▶ [TASK INSTRUCTIONS]: Unless it is a picture, every line from the start of the entries through the line with "[注]痘至成浆时，若气血交会" must be retyped exactly.
(MATERIAL TO PROCESS Opens)
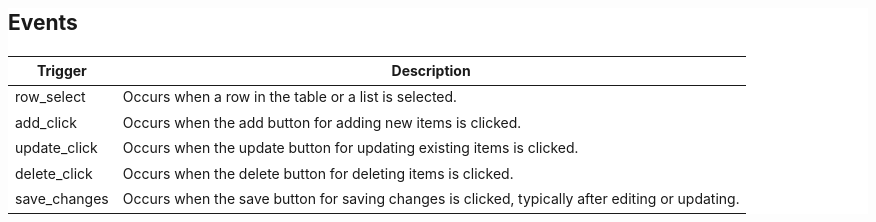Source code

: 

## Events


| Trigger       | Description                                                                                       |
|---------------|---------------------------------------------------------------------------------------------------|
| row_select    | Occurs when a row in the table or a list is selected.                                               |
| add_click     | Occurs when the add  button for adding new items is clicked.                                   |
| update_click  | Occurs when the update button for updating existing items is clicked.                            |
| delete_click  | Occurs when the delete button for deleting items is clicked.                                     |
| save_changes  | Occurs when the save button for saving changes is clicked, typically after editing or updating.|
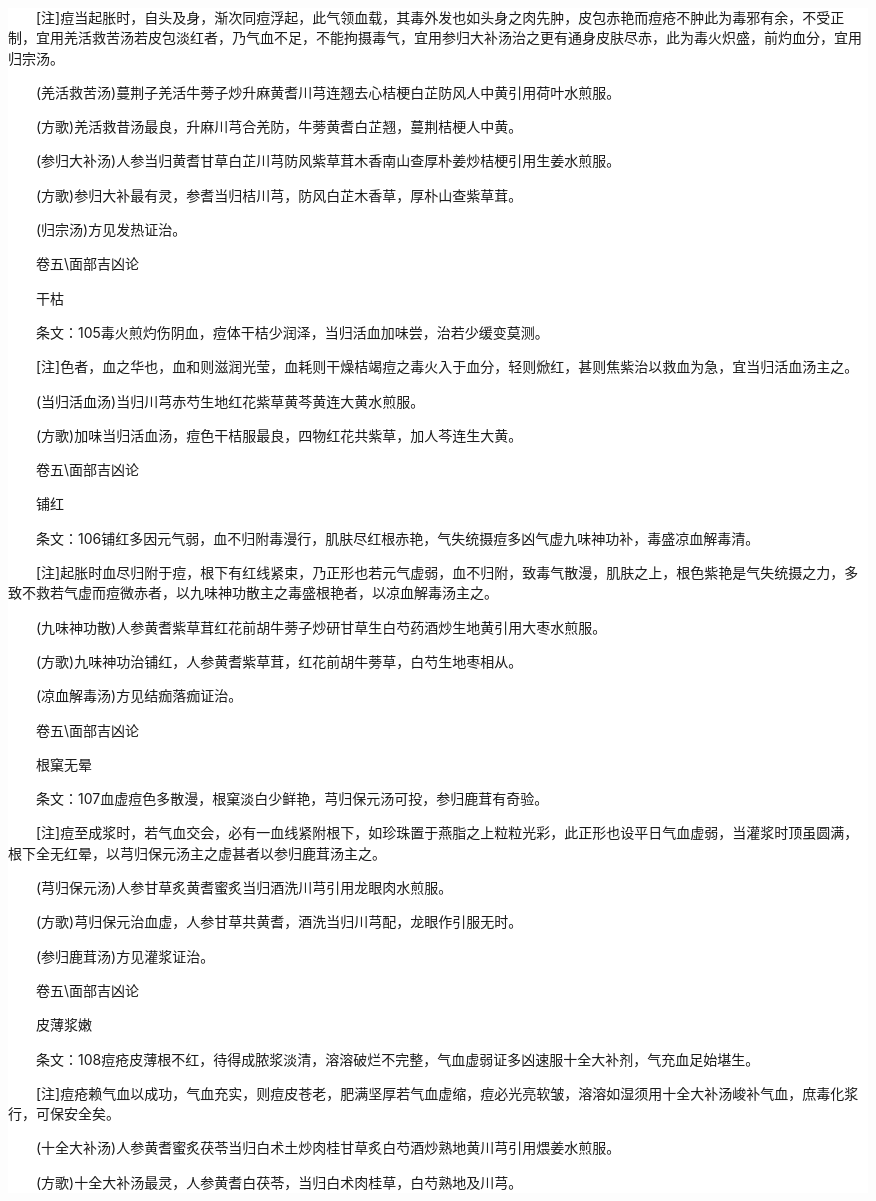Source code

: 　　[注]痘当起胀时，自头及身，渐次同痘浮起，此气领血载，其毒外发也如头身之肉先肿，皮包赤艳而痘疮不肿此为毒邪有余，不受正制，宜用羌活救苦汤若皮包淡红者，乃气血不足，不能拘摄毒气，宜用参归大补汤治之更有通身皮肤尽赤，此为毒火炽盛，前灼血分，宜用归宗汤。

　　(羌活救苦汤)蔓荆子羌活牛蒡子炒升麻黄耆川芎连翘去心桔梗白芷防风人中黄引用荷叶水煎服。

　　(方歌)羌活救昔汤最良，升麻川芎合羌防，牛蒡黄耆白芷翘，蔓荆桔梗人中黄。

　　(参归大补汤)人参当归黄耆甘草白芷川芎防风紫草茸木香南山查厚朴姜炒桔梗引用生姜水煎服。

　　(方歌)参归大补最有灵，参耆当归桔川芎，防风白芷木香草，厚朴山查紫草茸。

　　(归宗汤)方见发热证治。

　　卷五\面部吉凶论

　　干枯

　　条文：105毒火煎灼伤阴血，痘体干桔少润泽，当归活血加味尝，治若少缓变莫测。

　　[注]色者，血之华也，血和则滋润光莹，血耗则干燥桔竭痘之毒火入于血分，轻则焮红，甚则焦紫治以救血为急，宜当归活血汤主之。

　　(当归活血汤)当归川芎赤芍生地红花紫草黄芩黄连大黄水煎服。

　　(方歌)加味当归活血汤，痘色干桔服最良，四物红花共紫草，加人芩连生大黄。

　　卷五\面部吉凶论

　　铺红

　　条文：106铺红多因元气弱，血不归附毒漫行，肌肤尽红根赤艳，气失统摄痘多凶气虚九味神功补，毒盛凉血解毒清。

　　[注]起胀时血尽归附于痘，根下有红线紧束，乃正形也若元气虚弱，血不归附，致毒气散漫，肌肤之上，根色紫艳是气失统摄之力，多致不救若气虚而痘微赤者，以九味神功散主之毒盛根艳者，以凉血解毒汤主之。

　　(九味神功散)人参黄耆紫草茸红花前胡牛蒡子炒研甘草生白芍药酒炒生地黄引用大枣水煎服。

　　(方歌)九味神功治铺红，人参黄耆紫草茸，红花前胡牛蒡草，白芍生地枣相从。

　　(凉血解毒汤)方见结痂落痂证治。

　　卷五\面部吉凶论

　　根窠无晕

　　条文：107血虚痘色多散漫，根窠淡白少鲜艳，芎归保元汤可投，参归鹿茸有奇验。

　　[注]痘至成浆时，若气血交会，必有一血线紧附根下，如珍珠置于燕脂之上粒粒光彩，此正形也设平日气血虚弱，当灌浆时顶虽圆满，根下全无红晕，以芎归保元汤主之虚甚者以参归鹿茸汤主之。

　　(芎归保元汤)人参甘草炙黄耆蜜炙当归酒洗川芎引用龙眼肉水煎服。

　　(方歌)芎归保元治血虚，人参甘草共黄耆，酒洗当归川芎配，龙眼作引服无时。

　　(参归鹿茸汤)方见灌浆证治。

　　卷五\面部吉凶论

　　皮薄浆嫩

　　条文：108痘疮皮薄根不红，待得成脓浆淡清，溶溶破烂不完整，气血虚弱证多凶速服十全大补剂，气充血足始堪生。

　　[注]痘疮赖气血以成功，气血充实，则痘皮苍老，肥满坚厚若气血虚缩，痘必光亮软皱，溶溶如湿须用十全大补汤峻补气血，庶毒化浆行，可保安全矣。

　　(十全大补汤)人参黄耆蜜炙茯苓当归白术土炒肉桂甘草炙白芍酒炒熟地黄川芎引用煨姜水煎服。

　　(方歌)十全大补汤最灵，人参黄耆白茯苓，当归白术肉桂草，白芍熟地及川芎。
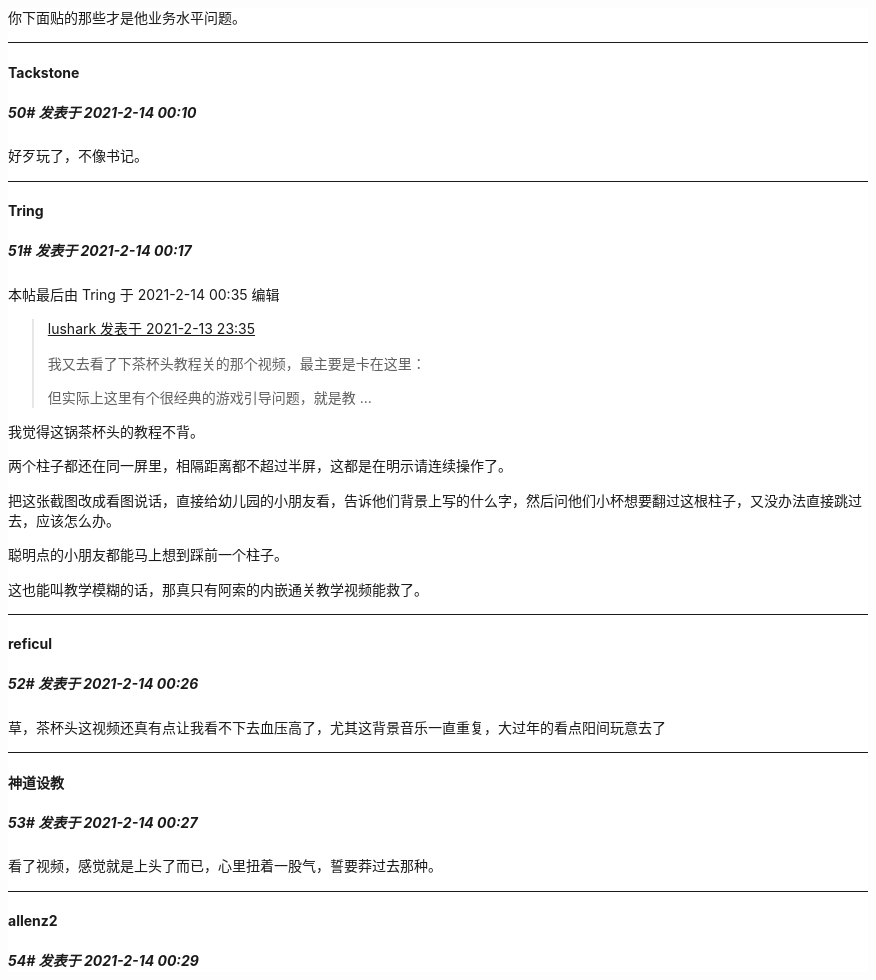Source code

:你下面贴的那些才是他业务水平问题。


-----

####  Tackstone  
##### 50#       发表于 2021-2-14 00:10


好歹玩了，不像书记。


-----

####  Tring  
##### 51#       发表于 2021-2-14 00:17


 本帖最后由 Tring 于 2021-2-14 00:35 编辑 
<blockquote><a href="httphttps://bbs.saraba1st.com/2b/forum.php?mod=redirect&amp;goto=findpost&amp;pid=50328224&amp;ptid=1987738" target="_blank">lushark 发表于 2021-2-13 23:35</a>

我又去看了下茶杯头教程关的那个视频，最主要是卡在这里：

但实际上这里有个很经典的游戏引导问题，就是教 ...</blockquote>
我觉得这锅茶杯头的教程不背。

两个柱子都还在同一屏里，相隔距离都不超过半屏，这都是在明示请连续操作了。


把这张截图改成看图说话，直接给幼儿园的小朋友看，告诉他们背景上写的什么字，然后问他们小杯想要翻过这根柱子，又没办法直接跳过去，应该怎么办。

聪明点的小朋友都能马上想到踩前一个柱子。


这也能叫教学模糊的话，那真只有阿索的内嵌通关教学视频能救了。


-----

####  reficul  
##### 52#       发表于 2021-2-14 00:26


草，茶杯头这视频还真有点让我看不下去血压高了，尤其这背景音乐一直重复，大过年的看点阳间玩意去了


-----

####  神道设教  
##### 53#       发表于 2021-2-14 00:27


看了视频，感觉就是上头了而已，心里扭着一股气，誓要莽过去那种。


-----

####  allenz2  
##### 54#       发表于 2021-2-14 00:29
(MATERIAL TO PROCESS Closes)
▶ [FINISHED TASK]:
Source code

: 

## Events


| Trigger       | Description                                                                                       |
|---------------|---------------------------------------------------------------------------------------------------|
| row_select    | Occurs when a row in the table or a list is selected.                                               |
| add_click     | Occurs when the add  button for adding new items is clicked.                                   |
| update_click  | Occurs when the update button for updating existing items is clicked.                            |
| delete_click  | Occurs when the delete button for deleting items is clicked.                                     |
| save_changes  | Occurs when the save button for saving changes is clicked, typically after editing or updating.|
Source code

: 　　[注]痘当起胀时，自头及身，渐次同痘浮起，此气领血载，其毒外发也如头身之肉先肿，皮包赤艳而痘疮不肿此为毒邪有余，不受正制，宜用羌活救苦汤若皮包淡红者，乃气血不足，不能拘摄毒气，宜用参归大补汤治之更有通身皮肤尽赤，此为毒火炽盛，前灼血分，宜用归宗汤。

　　(羌活救苦汤)蔓荆子羌活牛蒡子炒升麻黄耆川芎连翘去心桔梗白芷防风人中黄引用荷叶水煎服。

　　(方歌)羌活救昔汤最良，升麻川芎合羌防，牛蒡黄耆白芷翘，蔓荆桔梗人中黄。

　　(参归大补汤)人参当归黄耆甘草白芷川芎防风紫草茸木香南山查厚朴姜炒桔梗引用生姜水煎服。

　　(方歌)参归大补最有灵，参耆当归桔川芎，防风白芷木香草，厚朴山查紫草茸。

　　(归宗汤)方见发热证治。

　　卷五\面部吉凶论

　　干枯

　　条文：105毒火煎灼伤阴血，痘体干桔少润泽，当归活血加味尝，治若少缓变莫测。

　　[注]色者，血之华也，血和则滋润光莹，血耗则干燥桔竭痘之毒火入于血分，轻则焮红，甚则焦紫治以救血为急，宜当归活血汤主之。

　　(当归活血汤)当归川芎赤芍生地红花紫草黄芩黄连大黄水煎服。

　　(方歌)加味当归活血汤，痘色干桔服最良，四物红花共紫草，加人芩连生大黄。

　　卷五\面部吉凶论

　　铺红

　　条文：106铺红多因元气弱，血不归附毒漫行，肌肤尽红根赤艳，气失统摄痘多凶气虚九味神功补，毒盛凉血解毒清。

　　[注]起胀时血尽归附于痘，根下有红线紧束，乃正形也若元气虚弱，血不归附，致毒气散漫，肌肤之上，根色紫艳是气失统摄之力，多致不救若气虚而痘微赤者，以九味神功散主之毒盛根艳者，以凉血解毒汤主之。

　　(九味神功散)人参黄耆紫草茸红花前胡牛蒡子炒研甘草生白芍药酒炒生地黄引用大枣水煎服。

　　(方歌)九味神功治铺红，人参黄耆紫草茸，红花前胡牛蒡草，白芍生地枣相从。

　　(凉血解毒汤)方见结痂落痂证治。

　　卷五\面部吉凶论

　　根窠无晕

　　条文：107血虚痘色多散漫，根窠淡白少鲜艳，芎归保元汤可投，参归鹿茸有奇验。

　　[注]痘至成浆时，若气血交会，必有一血线紧附根下，如珍珠置于燕脂之上粒粒光彩，此正形也设平日气血虚弱，当灌浆时顶虽圆满，根下全无红晕，以芎归保元汤主之虚甚者以参归鹿茸汤主之。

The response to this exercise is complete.